■ **PROBLEM SET**:
**A.** In the comment thread, about how long ago does one commenter say apes and humans split?
**B.** Write out the part of the comment thread starting with "Maybe it would" and going on through "can be found.".
**C.** List every commenter name in the comment thread that is followed by a number in parentheses, together with that number.

■ **EXCERPTED PASSAGE**:
- Opening Delimiter -

Anonymous Coward | more than 3 years ago | (#35705580)

lol...

Mildly Insulting (1, Offtopic)

LordHatrus (763508) | more than 3 years ago | (#35705594)

No one went for the mildly insulting tag "Chinasaurus Rex"? Dissapointing.

what about us? (0)

Anonymous Coward | more than 3 years ago | (#35705614)

New dino species but still no direct link between us and the apes. I mean we've been searching hard haven't we? The only reasonable conclusion is that there is no link!

Re:what about us? (1)

mangu (126918) | more than 3 years ago | (#35706506)

New dino species but still no direct link between us and the apes. I mean we've been searching hard haven't we? The only reasonable conclusion is that there is no link!

Huh? What do you mean? The Bible Belt is full of such links!

Oh, I see. What you mean is that rednecks are a more primitive life form than apes. Well, I guess you are right...

Re:what about us? (1)

gtall (79522) | more than 3 years ago | (#35706748)

Maybe it would help if you actually read evolutionary theory first. Apes and humans split approx. 7 million years ago. Which means you won't find a human body with a chimpanzee head. It is still possible to find humans with chimpanzee brains, however. I'll leave it to your imagination where they can be found.

Bad Name. Sould have been named the Carolosaurus (2)

lul_wat (1623489) | more than 3 years ago | (#35705654)

..because at 6 tons it resembled by ex-wife, Carol.

Reptile or Animal? (0)

Anonymous Coward | more than 3 years ago | (#35705702)

"this animal was about 11 metres long, 4 metres tall and it weighed about 6 tonnes"

I might be being a bit of an anal retentive wise-ass, but isn't a dinosaur a reptile and not an animal?
Just a thought.

Re:Reptile or Animal? (1)

TapeCutter (624760) | more than 3 years ago | (#35705746)

I might be being a bit of an anal retentive wise-ass, but isn't a dinosaur a reptile and not an animal?

- Closing Delimiter -

■ **DATA RECORDS**:

- Opening Delimiter -

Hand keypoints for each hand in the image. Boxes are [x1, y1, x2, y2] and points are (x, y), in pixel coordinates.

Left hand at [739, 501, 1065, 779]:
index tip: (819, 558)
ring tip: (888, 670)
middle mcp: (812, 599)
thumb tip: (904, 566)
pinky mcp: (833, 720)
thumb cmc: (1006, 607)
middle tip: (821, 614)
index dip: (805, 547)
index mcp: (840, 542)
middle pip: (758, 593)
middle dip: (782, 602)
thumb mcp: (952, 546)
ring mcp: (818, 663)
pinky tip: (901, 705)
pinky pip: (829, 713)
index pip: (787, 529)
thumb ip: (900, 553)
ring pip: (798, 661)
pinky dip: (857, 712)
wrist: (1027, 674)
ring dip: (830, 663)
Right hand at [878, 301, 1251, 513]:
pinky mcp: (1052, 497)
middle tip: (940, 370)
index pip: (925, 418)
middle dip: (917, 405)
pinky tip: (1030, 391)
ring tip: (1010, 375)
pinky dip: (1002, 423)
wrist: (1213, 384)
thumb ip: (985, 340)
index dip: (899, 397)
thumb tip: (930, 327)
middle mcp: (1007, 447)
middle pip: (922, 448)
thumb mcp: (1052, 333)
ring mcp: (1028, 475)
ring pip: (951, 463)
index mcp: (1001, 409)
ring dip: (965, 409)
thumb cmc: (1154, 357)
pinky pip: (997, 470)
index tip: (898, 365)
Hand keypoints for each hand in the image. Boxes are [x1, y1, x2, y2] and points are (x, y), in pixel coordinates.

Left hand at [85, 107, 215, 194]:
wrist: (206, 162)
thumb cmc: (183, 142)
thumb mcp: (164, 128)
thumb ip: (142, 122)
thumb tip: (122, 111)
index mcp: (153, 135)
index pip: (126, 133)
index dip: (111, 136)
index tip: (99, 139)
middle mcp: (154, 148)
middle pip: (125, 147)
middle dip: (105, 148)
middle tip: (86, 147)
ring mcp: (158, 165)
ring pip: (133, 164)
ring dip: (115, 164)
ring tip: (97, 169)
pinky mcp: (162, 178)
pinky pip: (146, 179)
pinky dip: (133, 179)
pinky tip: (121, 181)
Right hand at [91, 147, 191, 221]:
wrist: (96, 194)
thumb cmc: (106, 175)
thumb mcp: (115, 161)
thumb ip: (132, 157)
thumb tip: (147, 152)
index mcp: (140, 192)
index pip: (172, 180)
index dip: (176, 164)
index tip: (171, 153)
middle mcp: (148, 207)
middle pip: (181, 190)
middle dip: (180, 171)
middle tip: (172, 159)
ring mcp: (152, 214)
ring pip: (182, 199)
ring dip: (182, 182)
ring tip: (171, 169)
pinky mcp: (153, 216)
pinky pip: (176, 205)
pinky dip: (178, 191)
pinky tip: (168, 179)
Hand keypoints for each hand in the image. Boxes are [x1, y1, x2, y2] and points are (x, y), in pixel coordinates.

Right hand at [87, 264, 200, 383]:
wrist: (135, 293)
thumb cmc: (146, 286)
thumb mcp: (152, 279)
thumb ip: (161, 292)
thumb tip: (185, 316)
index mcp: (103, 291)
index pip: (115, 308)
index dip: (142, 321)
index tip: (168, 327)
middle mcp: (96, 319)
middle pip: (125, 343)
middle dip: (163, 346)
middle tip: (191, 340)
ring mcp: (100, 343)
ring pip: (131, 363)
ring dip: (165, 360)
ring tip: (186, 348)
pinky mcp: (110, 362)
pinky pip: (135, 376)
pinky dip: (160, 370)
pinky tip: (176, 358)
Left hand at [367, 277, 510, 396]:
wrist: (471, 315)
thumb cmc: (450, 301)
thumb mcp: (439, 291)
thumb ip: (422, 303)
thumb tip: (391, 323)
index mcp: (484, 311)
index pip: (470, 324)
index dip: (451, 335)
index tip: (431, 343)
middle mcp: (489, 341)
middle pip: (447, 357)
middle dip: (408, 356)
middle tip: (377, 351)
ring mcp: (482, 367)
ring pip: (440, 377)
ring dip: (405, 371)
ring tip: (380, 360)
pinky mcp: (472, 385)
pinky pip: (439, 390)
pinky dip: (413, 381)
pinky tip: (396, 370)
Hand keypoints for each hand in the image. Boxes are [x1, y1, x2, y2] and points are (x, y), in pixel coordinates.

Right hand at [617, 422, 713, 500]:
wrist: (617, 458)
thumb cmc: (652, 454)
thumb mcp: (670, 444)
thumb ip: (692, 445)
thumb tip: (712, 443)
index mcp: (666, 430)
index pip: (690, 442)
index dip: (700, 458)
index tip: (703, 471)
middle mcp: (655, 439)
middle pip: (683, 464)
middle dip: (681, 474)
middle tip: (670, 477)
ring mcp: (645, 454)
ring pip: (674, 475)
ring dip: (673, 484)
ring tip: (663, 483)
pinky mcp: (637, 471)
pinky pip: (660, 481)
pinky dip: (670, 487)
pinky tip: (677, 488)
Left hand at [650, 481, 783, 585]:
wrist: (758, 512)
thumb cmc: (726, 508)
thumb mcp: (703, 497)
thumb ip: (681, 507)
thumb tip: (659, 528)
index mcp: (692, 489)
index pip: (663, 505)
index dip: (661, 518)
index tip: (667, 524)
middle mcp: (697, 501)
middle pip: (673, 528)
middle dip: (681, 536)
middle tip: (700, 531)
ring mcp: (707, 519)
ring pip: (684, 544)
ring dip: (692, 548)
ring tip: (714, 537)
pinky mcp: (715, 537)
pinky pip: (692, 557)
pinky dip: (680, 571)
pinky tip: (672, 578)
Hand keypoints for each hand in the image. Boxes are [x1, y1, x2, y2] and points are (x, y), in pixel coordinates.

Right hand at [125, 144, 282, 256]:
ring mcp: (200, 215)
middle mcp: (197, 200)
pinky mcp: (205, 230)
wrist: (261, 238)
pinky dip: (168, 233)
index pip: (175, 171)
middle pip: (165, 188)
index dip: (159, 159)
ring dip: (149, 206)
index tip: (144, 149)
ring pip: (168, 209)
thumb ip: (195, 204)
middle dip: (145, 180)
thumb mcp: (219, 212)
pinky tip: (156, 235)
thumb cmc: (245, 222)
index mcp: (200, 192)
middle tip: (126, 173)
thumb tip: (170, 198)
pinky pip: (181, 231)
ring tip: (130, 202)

- Closing Delimiter -

■ **ANSWERS FOR EACH ITEM**:
**A.** Approximately 7 million years ago.

**B.**
Maybe it would help if you actually read evolutionary theory first. Apes and humans split approx. 7 million years ago. Which means you won't find a human body with a chimpanzee head. It is still possible to find humans with chimpanzee brains, however. I'll leave it to your imagination where they can be found.

**C.** LordHatrus (763508), mangu (126918), gtall (79522), lul_wat (1623489), TapeCutter (624760)